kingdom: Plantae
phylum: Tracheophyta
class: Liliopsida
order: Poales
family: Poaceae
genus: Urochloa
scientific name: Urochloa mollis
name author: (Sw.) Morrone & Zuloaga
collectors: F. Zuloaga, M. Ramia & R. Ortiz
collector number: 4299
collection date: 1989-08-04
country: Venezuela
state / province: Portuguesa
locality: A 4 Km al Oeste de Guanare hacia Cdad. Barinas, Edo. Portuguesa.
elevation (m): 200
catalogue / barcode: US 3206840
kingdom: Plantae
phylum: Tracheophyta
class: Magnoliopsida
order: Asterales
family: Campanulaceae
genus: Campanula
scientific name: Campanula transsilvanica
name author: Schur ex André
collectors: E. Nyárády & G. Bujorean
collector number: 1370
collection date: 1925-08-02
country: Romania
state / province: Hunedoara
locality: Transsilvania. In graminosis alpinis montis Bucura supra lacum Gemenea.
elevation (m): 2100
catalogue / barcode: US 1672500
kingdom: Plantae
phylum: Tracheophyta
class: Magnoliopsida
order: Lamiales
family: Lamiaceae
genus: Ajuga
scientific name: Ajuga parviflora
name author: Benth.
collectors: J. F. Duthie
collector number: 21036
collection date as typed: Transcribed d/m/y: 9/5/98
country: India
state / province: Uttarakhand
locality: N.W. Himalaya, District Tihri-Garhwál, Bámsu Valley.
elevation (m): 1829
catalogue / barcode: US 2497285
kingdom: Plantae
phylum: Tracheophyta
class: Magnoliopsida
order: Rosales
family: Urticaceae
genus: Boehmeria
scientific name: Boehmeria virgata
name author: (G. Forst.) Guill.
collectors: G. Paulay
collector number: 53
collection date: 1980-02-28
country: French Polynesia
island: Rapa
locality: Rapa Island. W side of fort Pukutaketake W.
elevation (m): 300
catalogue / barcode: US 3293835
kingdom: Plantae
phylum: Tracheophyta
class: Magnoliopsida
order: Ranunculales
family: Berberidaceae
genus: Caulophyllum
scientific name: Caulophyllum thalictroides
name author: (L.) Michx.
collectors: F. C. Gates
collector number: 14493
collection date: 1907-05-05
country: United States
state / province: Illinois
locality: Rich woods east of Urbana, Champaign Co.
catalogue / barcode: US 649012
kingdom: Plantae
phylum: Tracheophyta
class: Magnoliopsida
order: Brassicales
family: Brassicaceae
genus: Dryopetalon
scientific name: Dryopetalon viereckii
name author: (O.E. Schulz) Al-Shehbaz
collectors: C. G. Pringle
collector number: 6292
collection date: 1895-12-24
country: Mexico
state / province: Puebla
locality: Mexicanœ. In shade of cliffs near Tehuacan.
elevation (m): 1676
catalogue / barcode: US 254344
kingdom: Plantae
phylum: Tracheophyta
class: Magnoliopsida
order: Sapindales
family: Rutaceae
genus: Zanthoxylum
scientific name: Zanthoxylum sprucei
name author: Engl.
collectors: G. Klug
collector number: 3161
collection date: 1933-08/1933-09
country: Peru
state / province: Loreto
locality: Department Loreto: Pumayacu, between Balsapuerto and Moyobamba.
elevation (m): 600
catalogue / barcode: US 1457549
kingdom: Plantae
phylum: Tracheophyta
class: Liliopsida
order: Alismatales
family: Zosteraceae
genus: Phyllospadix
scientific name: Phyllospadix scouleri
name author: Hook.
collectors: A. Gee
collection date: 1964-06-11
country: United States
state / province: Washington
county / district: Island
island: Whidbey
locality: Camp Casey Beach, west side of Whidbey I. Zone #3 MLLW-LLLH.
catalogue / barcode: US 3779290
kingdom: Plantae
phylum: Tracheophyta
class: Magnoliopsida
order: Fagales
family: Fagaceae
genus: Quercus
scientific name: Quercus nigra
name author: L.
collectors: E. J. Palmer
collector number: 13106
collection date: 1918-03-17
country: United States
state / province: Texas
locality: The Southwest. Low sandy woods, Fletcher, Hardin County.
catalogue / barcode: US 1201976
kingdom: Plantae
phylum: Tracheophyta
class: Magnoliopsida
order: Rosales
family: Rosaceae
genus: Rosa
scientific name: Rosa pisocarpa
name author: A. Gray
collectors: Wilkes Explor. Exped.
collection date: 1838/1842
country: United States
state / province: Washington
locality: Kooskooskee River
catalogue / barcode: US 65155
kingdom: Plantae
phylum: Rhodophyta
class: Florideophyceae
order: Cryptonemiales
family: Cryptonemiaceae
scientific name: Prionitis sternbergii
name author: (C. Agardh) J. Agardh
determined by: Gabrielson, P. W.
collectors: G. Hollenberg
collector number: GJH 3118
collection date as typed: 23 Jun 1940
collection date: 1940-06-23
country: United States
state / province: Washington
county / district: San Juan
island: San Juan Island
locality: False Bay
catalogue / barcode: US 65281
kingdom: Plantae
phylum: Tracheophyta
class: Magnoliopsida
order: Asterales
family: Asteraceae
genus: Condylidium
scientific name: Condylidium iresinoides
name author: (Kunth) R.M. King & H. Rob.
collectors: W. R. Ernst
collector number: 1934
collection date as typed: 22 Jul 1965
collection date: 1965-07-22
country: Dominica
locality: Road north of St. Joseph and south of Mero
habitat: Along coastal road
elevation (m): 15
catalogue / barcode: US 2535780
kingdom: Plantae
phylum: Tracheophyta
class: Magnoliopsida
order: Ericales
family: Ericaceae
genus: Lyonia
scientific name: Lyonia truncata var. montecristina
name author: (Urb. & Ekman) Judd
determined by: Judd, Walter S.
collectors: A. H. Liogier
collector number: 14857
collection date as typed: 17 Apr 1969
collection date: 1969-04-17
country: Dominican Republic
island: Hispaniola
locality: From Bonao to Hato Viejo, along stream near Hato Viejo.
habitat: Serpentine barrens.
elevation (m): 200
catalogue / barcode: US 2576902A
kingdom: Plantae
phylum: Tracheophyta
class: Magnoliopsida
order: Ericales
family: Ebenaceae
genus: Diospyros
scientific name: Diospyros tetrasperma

| THE REQUEST |
Copy out the lines starting at the one containing "locality: N.W. Himalaya, District" and ending at the one containing "name author: (O.E. Schulz) Al-Shehbaz", changing "elevation (m)" to "altitude (m)" and leaving everything else the same.

| OUTPUT OF THE TASK |
locality: N.W. Himalaya, District Tihri-Garhwál, Bámsu Valley.
altitude (m): 1829
catalogue / barcode: US 2497285
kingdom: Plantae
phylum: Tracheophyta
class: Magnoliopsida
order: Rosales
family: Urticaceae
genus: Boehmeria
scientific name: Boehmeria virgata
name author: (G. Forst.) Guill.
collectors: G. Paulay
collector number: 53
collection date: 1980-02-28
country: French Polynesia
island: Rapa
locality: Rapa Island. W side of fort Pukutaketake W.
altitude (m): 300
catalogue / barcode: US 3293835
kingdom: Plantae
phylum: Tracheophyta
class: Magnoliopsida
order: Ranunculales
family: Berberidaceae
genus: Caulophyllum
scientific name: Caulophyllum thalictroides
name author: (L.) Michx.
collectors: F. C. Gates
collector number: 14493
collection date: 1907-05-05
country: United States
state / province: Illinois
locality: Rich woods east of Urbana, Champaign Co.
catalogue / barcode: US 649012
kingdom: Plantae
phylum: Tracheophyta
class: Magnoliopsida
order: Brassicales
family: Brassicaceae
genus: Dryopetalon
scientific name: Dryopetalon viereckii
name author: (O.E. Schulz) Al-Shehbaz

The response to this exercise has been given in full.